EU-Politiker_innen wollen zwar die soziale Dimension Europas voranbringen, betonen dabei aber die Zuständigkeit der Mitgliedstaaten. Gleichzeitig legt die EU-Kommission nicht nur Krisenstaaten, sondern auch Ländern wie Belgien im Rahmen des Europäischen Semesters nahe, Gewerkschaften weniger Einfluss auf Löhne zu geben. Das ist kein unerheblicher Vorgang, da Gewerkschaften einerseits soziale Ungleichheit verringern, andererseits das Recht auf Kollektivverhandlungen in Artikel 28 der Charta der Grundrechte der EU festgeschrieben ist. Während Artikel 34 die Achtung der Rechte der sozialen Sicherheit verspricht, stellt die Rechtsprechung des Europäischen Gerichtshofs regelmäßig europäische Marktfreiheiten über nationale Sozialgesetzgebung. Wie soll man aus dieser Linie schlau werden?
Die europäische Marktintegration kann nicht auf Dauer so wahrgenommen werden, dass sie Gewinner und Verlierer und damit Ungleichheit innerhalb und zwischen den Mitgliedstaaten produziert. Auf Solidarität als Europas Grundwert zu setzen und nicht scheuklappenhaft auf Wettbewerbsfähigkeit, die Bürger_innen Europas gegeneinander stellt, wäre ein ideeller Anfang. Neben Freiheit und Gleichheit ist Solidarität der zentrale Wert der Sozialdemokratie. Beim Seminar „Europa und Soziale Demokratie“ der Friedrich-Ebert-Stiftung in Berlin, vom 6. bis 8. Oktober 2017, erarbeiteten die Teilnehmer_innen, wie ein sozialdemokratisches Europa aussehen könnte, das auf diesen Werten und den Prinzipien Wohlstand, sozialer Ausgleich und Nachhaltigkeit aufbaut: Soziale Grundrechte und wirtschaftliche Grundfreiheiten müssen europarechtlich gleich behandelt werden. Sozialer Integration soll das gleiche Gewicht gegeben werden, wie der wirtschaftlichen, etwa durch eine soziale Fortschrittsklausel, einen sozialen Stabilitätspakt oder eine europäische Arbeitslosenversicherung.

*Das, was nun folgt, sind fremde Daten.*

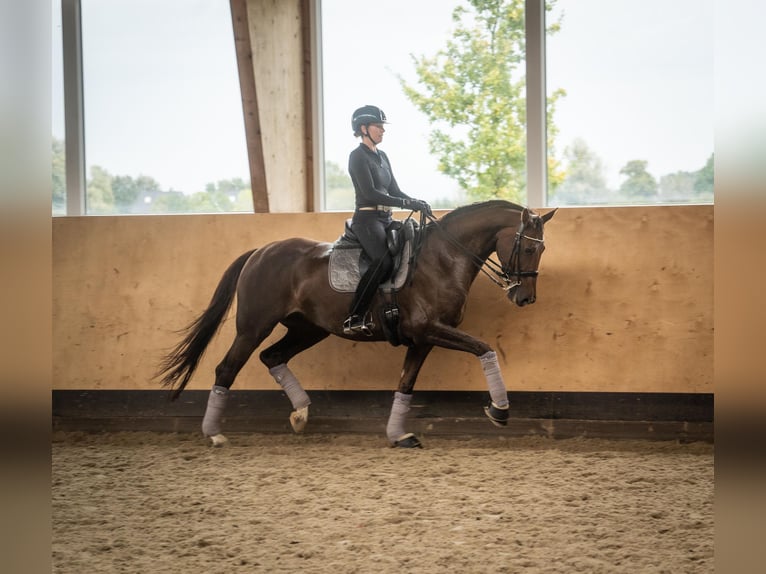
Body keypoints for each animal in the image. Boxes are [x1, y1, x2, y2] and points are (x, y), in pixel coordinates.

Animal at [156, 201, 560, 450]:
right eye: (528, 248)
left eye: (541, 250)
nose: (525, 298)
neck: (443, 259)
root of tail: (260, 251)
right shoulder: (429, 330)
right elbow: (485, 349)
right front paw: (499, 411)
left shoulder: (423, 339)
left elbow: (405, 384)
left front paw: (399, 435)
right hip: (253, 326)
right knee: (227, 368)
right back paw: (215, 435)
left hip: (308, 328)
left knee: (272, 357)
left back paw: (301, 414)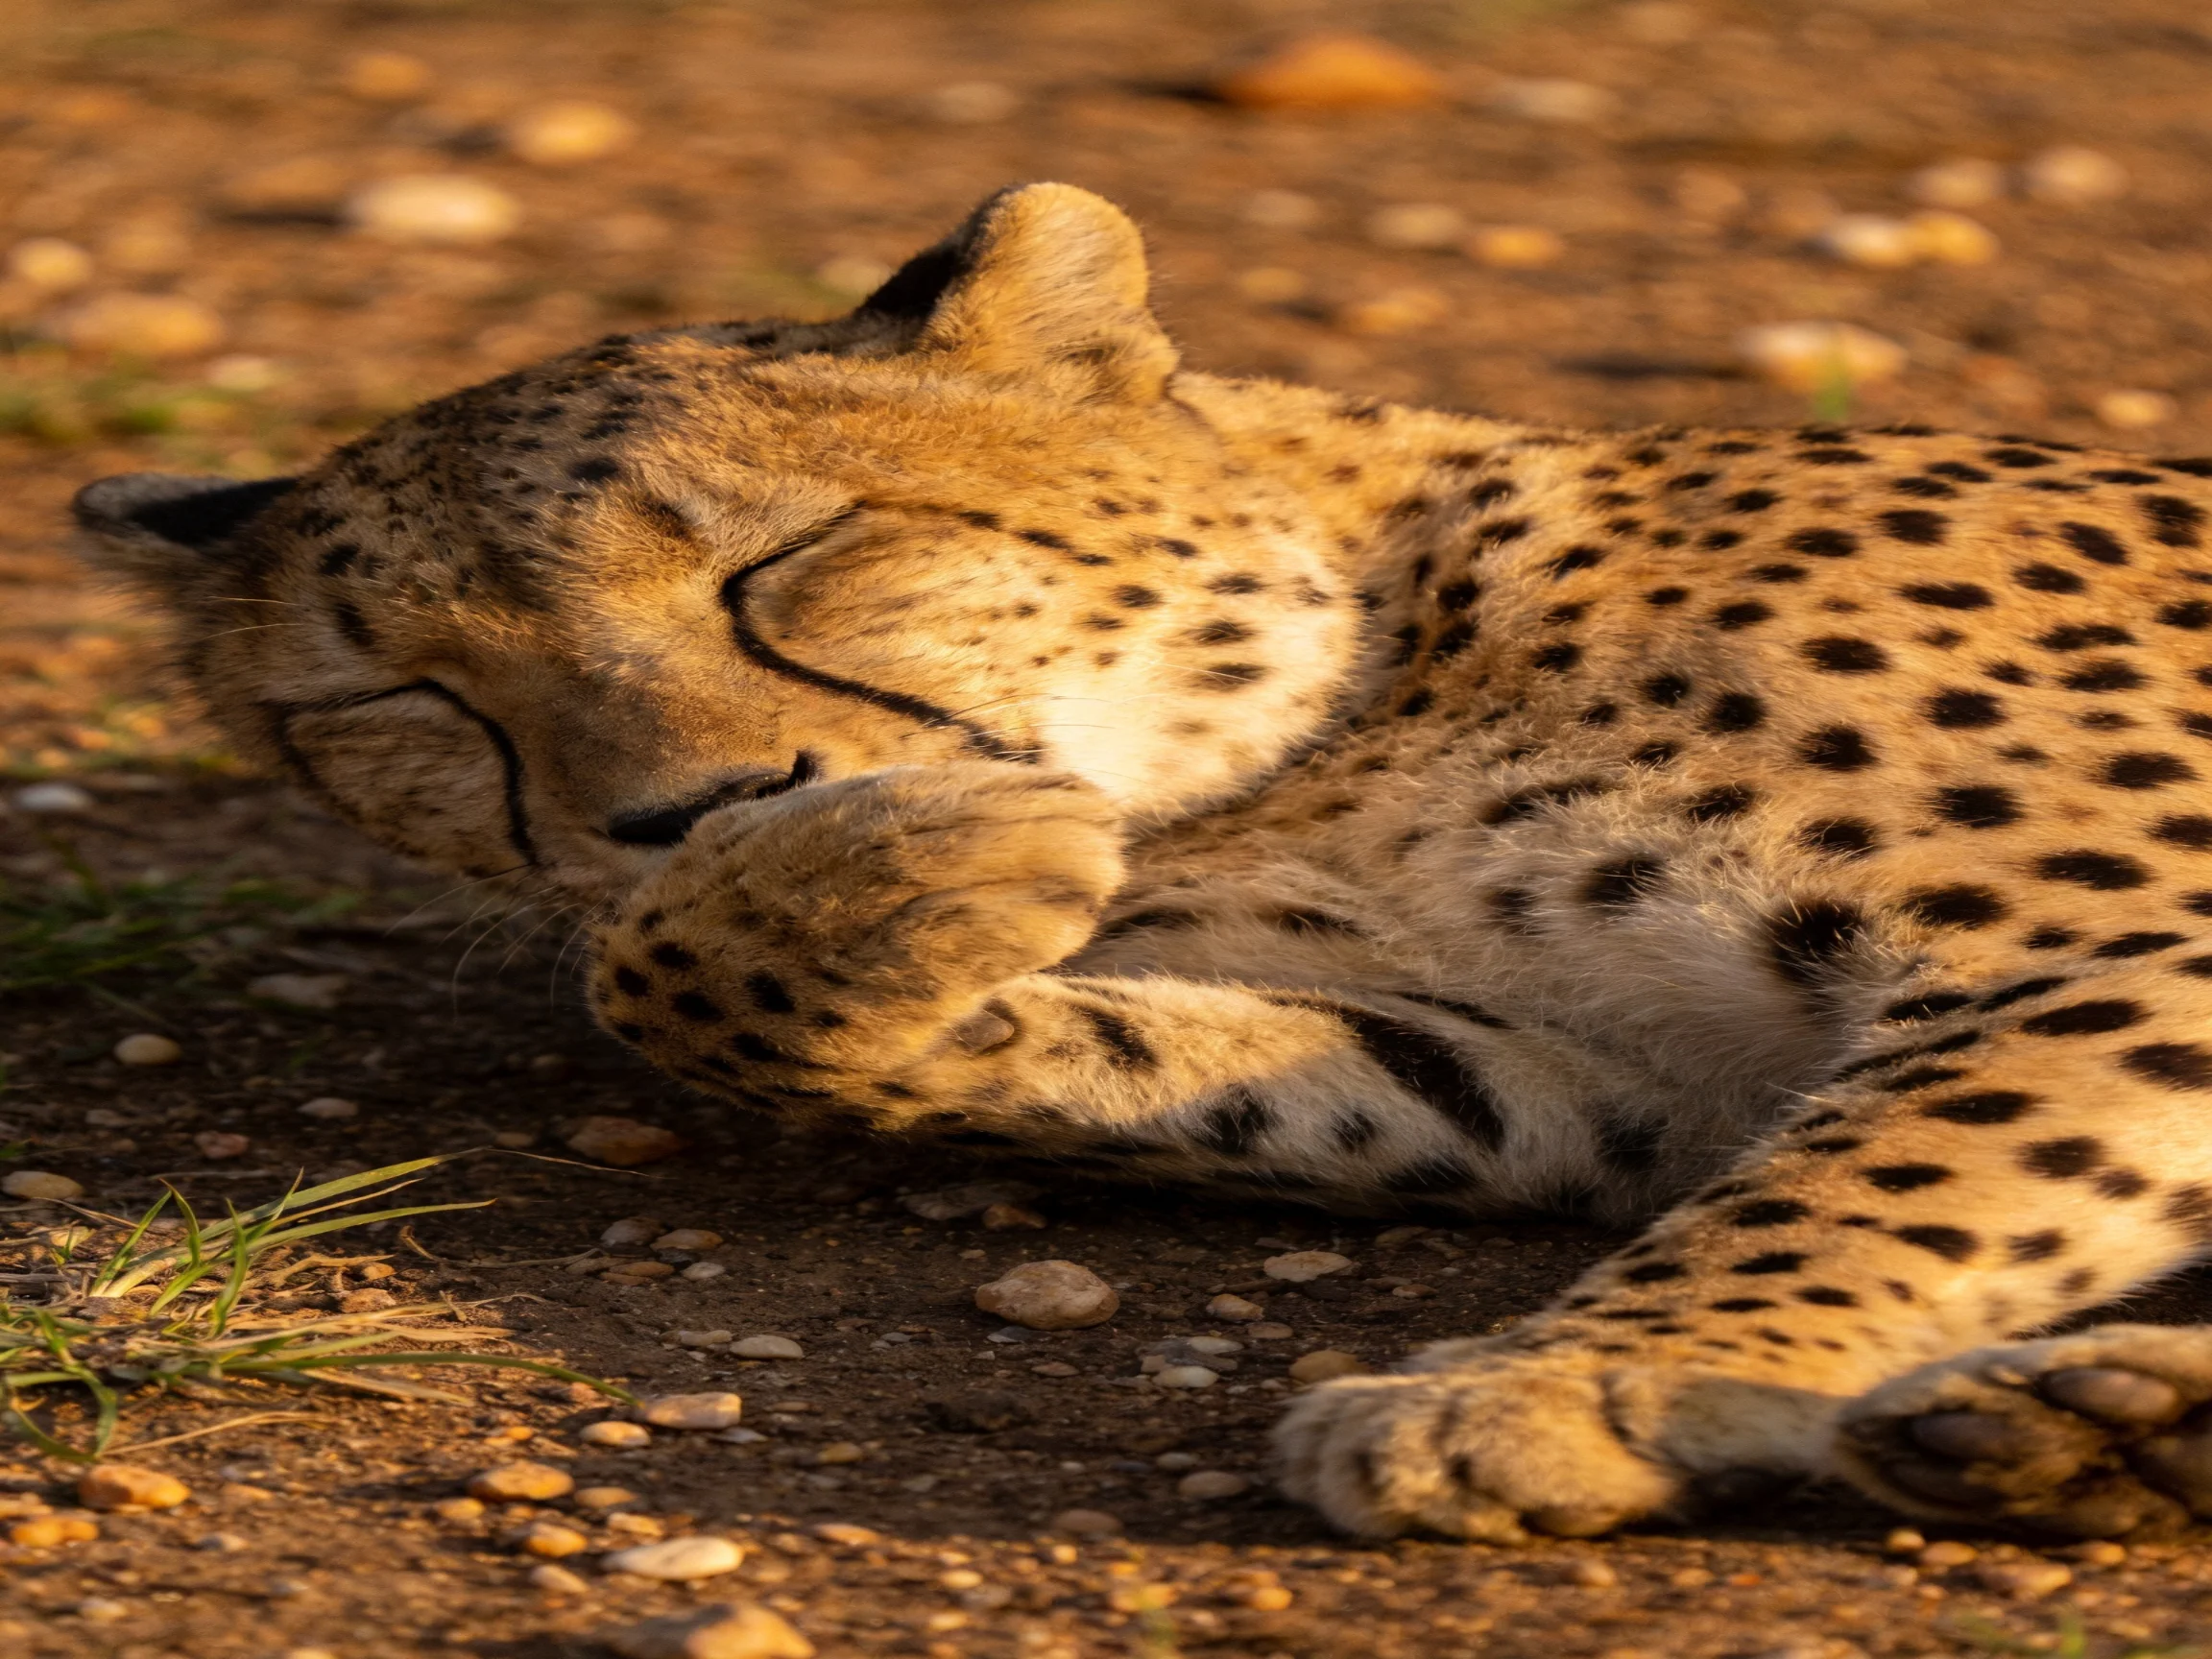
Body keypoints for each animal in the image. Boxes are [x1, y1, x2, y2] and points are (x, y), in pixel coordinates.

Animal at [71, 181, 2212, 1545]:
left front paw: (1570, 1386)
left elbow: (1864, 1183)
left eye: (782, 559)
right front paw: (862, 898)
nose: (678, 812)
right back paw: (2088, 1434)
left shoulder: (2112, 942)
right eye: (411, 697)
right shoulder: (1602, 1084)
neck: (1350, 699)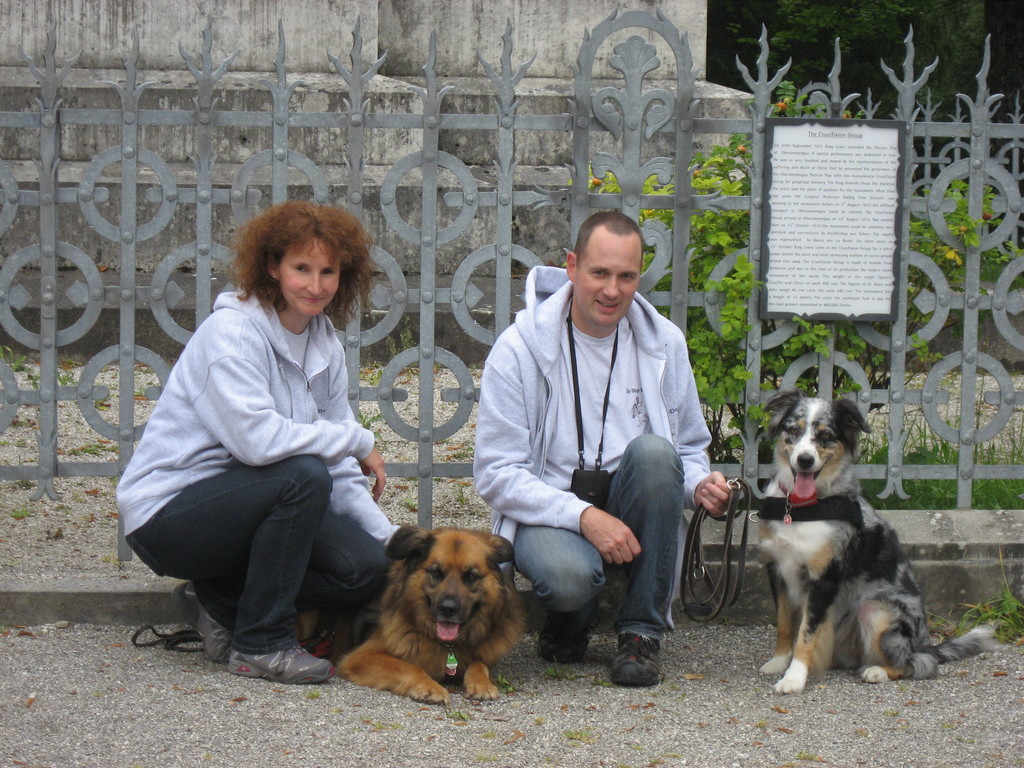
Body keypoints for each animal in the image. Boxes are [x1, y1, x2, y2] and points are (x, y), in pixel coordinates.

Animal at [337, 528, 524, 708]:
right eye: (436, 572)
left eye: (471, 576)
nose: (448, 609)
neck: (449, 645)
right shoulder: (362, 657)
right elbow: (408, 667)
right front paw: (430, 688)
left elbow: (478, 663)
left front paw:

Die Hoffnung, dass sich die Wütenden und Abgehängten sofort wieder Europa zuwenden, sobald es sich um ihre Probleme kümmert, ist sicherlich naiv. Aber die Politik könnte es ja zumindest mal ausprobieren. Viele Ökonom_innen und Politikwissenschaftler_innen sind sich einig, dass es für das Funktionieren einer Wirtschafts- und Währungsunion und ihre gesellschaftliche Akzeptanz mehr wirtschafts-, haushalts-, arbeits- und sozialpolitische Integration braucht. Die Europapolitiker haben in den guten Zeiten vor diesen Erkenntnissen zu lange die Augen verschlossen. In den schlechten Zeiten fürchten sie sich vor ihrem eigenen Mut und der Bevölkerung, und betreiben zu viel Flickschusterei für Partikularinteressen, statt sich große Würfe für ein europäisches Gemeinwohl zuzutrauen. Unkenrufe einer „Transferunion“ verkennen dabei nicht nur die Notwendigkeit gemeinsamer europäischer Investitionen, sondern vor allem, dass die meisten Europäer__innen selbstbestimmt und von sozialen Leistungen unabhängig leben wollen. Ihnen geht es um Teilhabe und Chancengleichheit, für die die Politik der EU und ihrer Mitgliedstaaten zu lange zu wenig getan hat. In der Seminardiskussion um mögliche EU-Reformen setzte der SPD-Europapolitiker, Norbert Spinrath, Hoffnung in das Timing der Reforminitiative Emmanuel Macrons und in sein politisches Momentum, um in lange diskutierten Fragen endlich voranzukommen.